I think that is a complete list, but I will come back and add anything I either forgot to include or discover later.  Between all these various problems, I find daily life to be almost impossible.  The exhaustion alone would be enough.  But every area of difficulty compounds the others until I can’t do even simple tasks.  For example, if I put a lot of focus into writing something, I have more trouble walking.  If I go for a short walk with my family, I start mixing up their names.  If there’s a lot of visual clutter making me swimmy, I have trouble feeding myself.
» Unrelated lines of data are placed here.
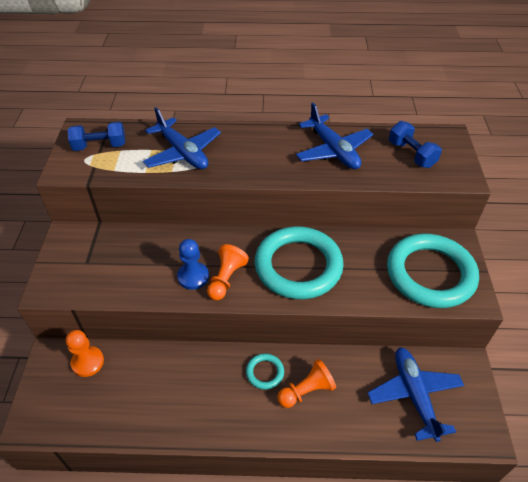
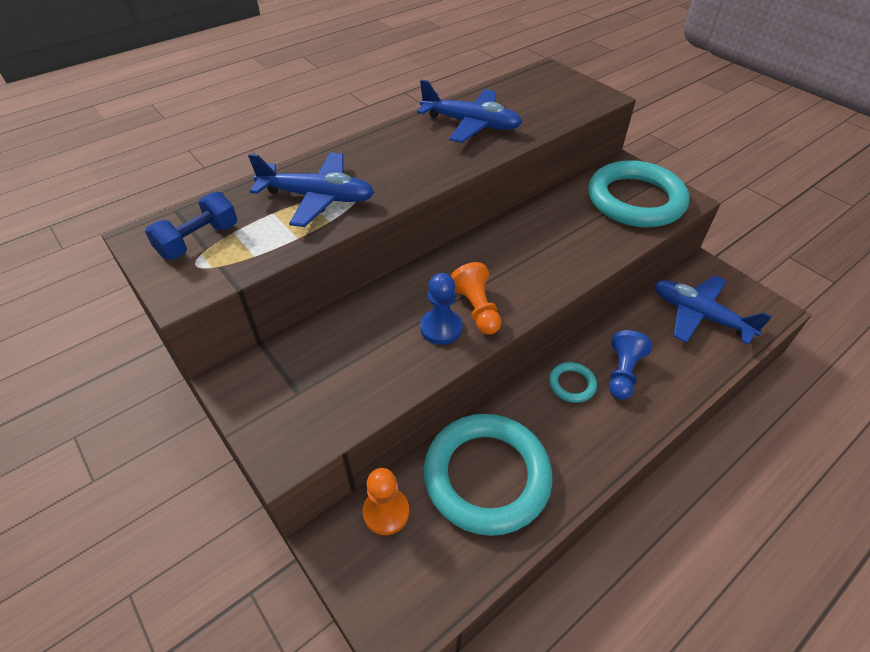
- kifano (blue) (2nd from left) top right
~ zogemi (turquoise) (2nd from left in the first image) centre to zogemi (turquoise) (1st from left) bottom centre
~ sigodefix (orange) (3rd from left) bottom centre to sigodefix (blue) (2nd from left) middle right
We’ve found that the best coping strategy is to conserve my energy for whatever tasks are most important and to break up my day into short chunks with rest periods in between and at least one nap.  On days when I won’t get a midday nap, we try to let me sleep until at least nine or ten in the morning.  We’ve worked to eliminate as many of the worst triggers as possible.  In this way, I am able to lead a restricted but otherwise normal life.  I’m amazed at how normal I can feel for the first few hours I’m awake if I stay within a few blocks of home and keep life simple.

What hasn’t changed?  Well, I’m still a wife and mama.  I still bicker with my husband over the same things and love him anyway.  I still spend time with my children, though I leave most of their care (diaper/potty, clothes, preparing food, brushing teeth, etc) to my husband most of the time.  I still love my children desperately and would do anything for them.  I still wish I had more time for hobbies.  I still have the same ideals.  I still see patients, though in a very different practice setting and schedule.  I’m still me.